[Source data]

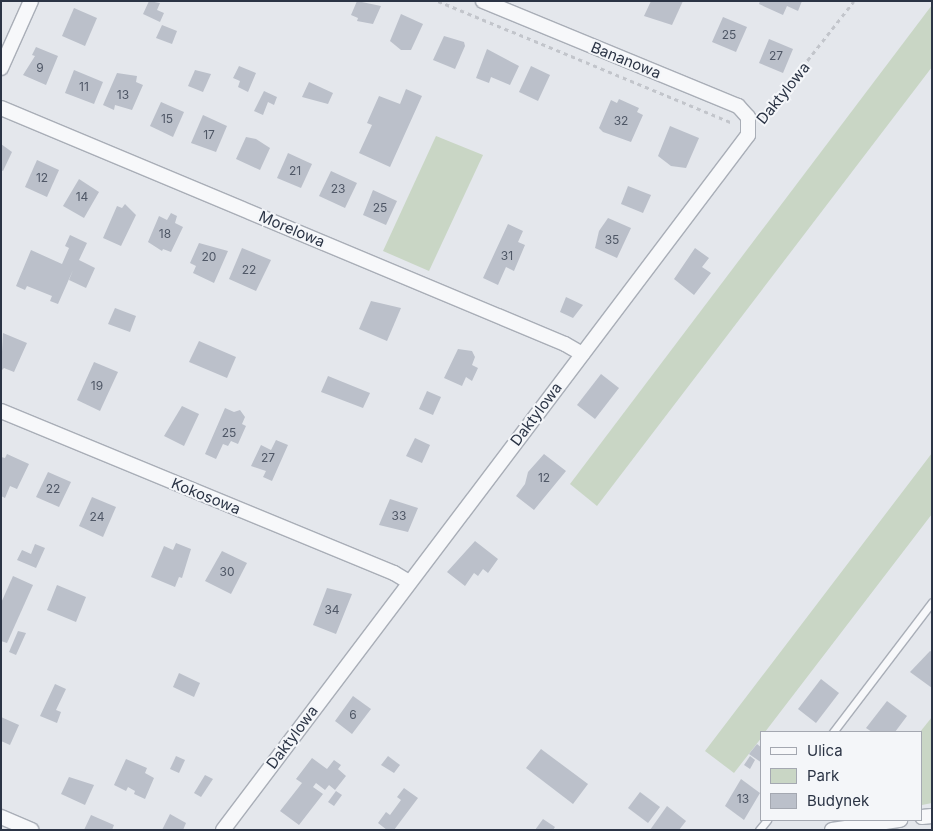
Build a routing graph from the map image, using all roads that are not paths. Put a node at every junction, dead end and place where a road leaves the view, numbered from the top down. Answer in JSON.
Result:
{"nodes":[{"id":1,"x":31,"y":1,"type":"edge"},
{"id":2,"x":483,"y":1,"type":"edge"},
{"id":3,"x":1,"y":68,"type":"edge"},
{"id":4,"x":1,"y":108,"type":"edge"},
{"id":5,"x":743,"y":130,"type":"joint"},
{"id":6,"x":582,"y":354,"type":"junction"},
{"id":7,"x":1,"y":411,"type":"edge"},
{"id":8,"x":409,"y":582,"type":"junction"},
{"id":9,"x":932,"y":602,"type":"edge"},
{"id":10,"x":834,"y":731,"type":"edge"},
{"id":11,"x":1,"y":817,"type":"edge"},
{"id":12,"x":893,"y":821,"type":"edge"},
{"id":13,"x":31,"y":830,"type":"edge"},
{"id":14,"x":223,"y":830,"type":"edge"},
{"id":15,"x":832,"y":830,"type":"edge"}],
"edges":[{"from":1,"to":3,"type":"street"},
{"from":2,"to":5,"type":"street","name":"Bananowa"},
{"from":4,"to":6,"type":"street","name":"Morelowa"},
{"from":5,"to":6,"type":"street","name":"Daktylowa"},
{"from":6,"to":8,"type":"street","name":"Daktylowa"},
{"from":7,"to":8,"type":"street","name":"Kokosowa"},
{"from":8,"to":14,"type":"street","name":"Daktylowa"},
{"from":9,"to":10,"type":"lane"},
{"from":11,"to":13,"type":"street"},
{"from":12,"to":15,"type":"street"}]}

Work request: Exact copy, no pictures: please print the data above once more.

Output of the exercise:
Build a routing graph from the map image, using all roads that are not paths. Put a node at every junction, dead end and place where a road leaves the view, numbered from the top down. Answer in JSON.
Result:
{"nodes":[{"id":1,"x":31,"y":1,"type":"edge"},
{"id":2,"x":483,"y":1,"type":"edge"},
{"id":3,"x":1,"y":68,"type":"edge"},
{"id":4,"x":1,"y":108,"type":"edge"},
{"id":5,"x":743,"y":130,"type":"joint"},
{"id":6,"x":582,"y":354,"type":"junction"},
{"id":7,"x":1,"y":411,"type":"edge"},
{"id":8,"x":409,"y":582,"type":"junction"},
{"id":9,"x":932,"y":602,"type":"edge"},
{"id":10,"x":834,"y":731,"type":"edge"},
{"id":11,"x":1,"y":817,"type":"edge"},
{"id":12,"x":893,"y":821,"type":"edge"},
{"id":13,"x":31,"y":830,"type":"edge"},
{"id":14,"x":223,"y":830,"type":"edge"},
{"id":15,"x":832,"y":830,"type":"edge"}],
"edges":[{"from":1,"to":3,"type":"street"},
{"from":2,"to":5,"type":"street","name":"Bananowa"},
{"from":4,"to":6,"type":"street","name":"Morelowa"},
{"from":5,"to":6,"type":"street","name":"Daktylowa"},
{"from":6,"to":8,"type":"street","name":"Daktylowa"},
{"from":7,"to":8,"type":"street","name":"Kokosowa"},
{"from":8,"to":14,"type":"street","name":"Daktylowa"},
{"from":9,"to":10,"type":"lane"},
{"from":11,"to":13,"type":"street"},
{"from":12,"to":15,"type":"street"}]}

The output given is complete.